Mais, au contraire, l’image du tyran héréditaire se présente toujours aux yeux des peuples sous l’aspect d’un homme qui, leur ayant volé une chose très-précieuse, nie audacieusement qu’ils l’aient jamais possédée, et tient continuellement l’épée levée pour empêcher qu’on ne la lui reprenne ; il peut, à la vérité, ne pas frapper, mais qui peut ne pas craindre que le glaive ne tombe sur sa tête ? Les peuples peuvent bien mettre la plus grande insouciance à la lui demander ; mais le tyran ne pouvant jamais s’assurer que cette insouciance durera toujours, n’abandonne jamais pour cela la redoutable épée. Le ressort qui soutient cette usurpation, n’est donc pas le courage opposé au courage, mais la peur opposée à la peur.
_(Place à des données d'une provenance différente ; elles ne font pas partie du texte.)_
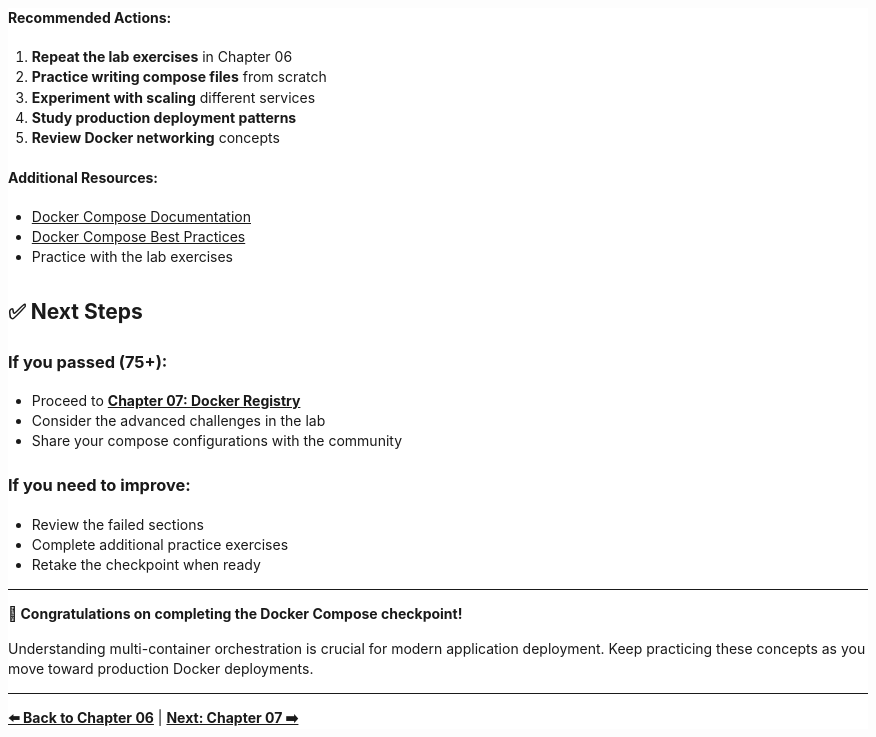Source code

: #### Recommended Actions:
1. **Repeat the lab exercises** in Chapter 06
2. **Practice writing compose files** from scratch
3. **Experiment with scaling** different services
4. **Study production deployment patterns**
5. **Review Docker networking** concepts

#### Additional Resources:
- [Docker Compose Documentation](https://docs.docker.com/compose/)
- [Docker Compose Best Practices](https://docs.docker.com/develop/dev-best-practices/)
- Practice with the lab exercises

## ✅ Next Steps

### If you passed (75+):
- Proceed to **[Chapter 07: Docker Registry](../07-docker-registry/README.md)**
- Consider the advanced challenges in the lab
- Share your compose configurations with the community

### If you need to improve:
- Review the failed sections
- Complete additional practice exercises
- Retake the checkpoint when ready

---

**🎉 Congratulations on completing the Docker Compose checkpoint!**

Understanding multi-container orchestration is crucial for modern application deployment. Keep practicing these concepts as you move toward production Docker deployments.

---

**[⬅️ Back to Chapter 06](../README.md)** | **[Next: Chapter 07 ➡️](../07-docker-registry/README.md)** 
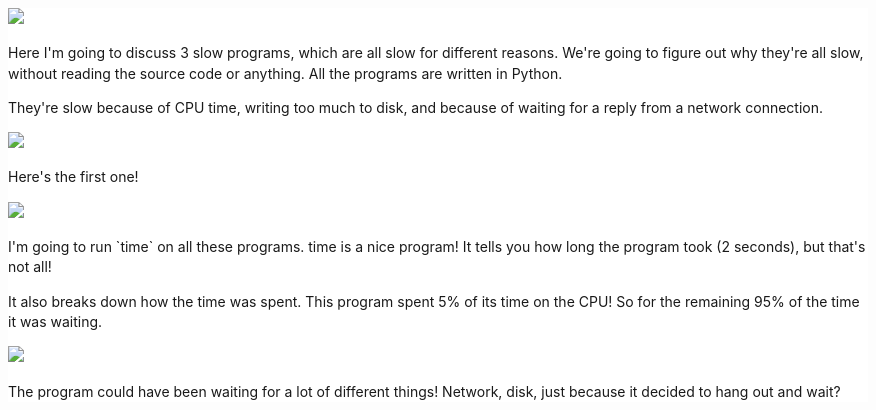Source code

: 
<div class="container">
<div class="slide">
<a href="/images/stl-talk/slide_28.png"><img src="/images/stl-talk/slide_28_small.png"></a>
</div>
<div class="content">
<p>
Here I'm going to discuss 3 slow programs, which are all slow for different reasons. We're going to figure out why they're all slow, without reading the source code or anything. All the programs are written in Python.
</p>
<p>
They're slow because of CPU time, writing too much to disk, and because of waiting for a reply from a network connection.
</p>

</div>
</div>


<div class="container">
<div class="slide">
<a href="/images/stl-talk/slide_29.png"><img src="/images/stl-talk/slide_29_small.png"></a>
</div>
<div class="content">
<p>
Here's the first one!
</p>
<p>
</p>

</div>
</div>


<div class="container">
<div class="slide">
<a href="/images/stl-talk/slide_31.png"><img src="/images/stl-talk/slide_30_small.png"></a>
</div>
<div class="content">
<p>
I'm going to run `time` on all these programs. time is a nice program! It tells you how long the program took (2 seconds), but that's not all!
</p>
<p>
It also breaks down how the time was spent. This program spent 5% of its time on the CPU! So for the remaining 95% of the time it was waiting.
</p>

</div>
</div>

<div class="container">
<div class="slide">
<a href="/images/stl-talk/slide_32.png"><img src="/images/stl-talk/slide_32_small.png"></a>
</div>
<div class="content">
<p>
The program could have been waiting for a lot of different things! Network, disk, just because it decided to hang out and wait?
</p>
<p>
</p>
Mais tandis que je parle si longuement de la peur, j’entends dire à mes oreilles, eh quoi ! lorsque deux tyrans héréditaires, acharnés l’un contre l’autre, combattent avec opiniâtreté tous ces hommes qui, avec tant de courage, affrontent pour eux la mort, sont-ils guidés par la peur ou déterminés par l’honneur ? Je réponds que je parlerai à son lieu de cette espèce d’honneur. Les peuples orientaux, toujours esclaves, et auxquels l’honneur n’est pas connu, que nous regardons même comme bien inférieurs à nous ; ces peuples ne combattent-ils pas avec autant d’acharnement pour leurs tyrans y et ne leur sacrifient-ils pas leur vie ? J’en attribue en partie la cause à la férocité naturelle de l’homme, à l’effervescence du sang qui augmente dans les dangers et les leur cache ; à la vaine gloire et à l’émulation qui font que personne ne veut paraître plus petit que l’autre, aux préjugés sucés avec le lait ; et enfin je les attribue plus qu’à toute autre chose, à cette peur que j’ai déjà tant de fois nommée. Cette terrible affection se cache et se déguise dans le cœur de l’homme sous tant de formes différentes, qu’elle peut bien aussi s’y transformer en courage ; et nos armées modernes dans lesquelles on punit de mort ceux qui fuient du combat, n’attestent que trop cette vérité ; et ces héros satellites des tyrans, qui, pour quelques sous par jour, leur vendent leur lâcheté, lorsqu’ils sont conduits à l’ennemi par leurs chefs, qu’ils ont derrière eux, leurs sergens, l’épée levée, et quelquefois même de l’artillerie ; ces lâches machines, alors voyant que toute fuite est impossible, finissent par montrer à l’ennemi un courage qu’elles n’ont pas : de tels soldats, sans avoir beaucoup d’honneur, sont forcés de préférer une mort, non encore certaine et honorable, à une mort infâme et assurée.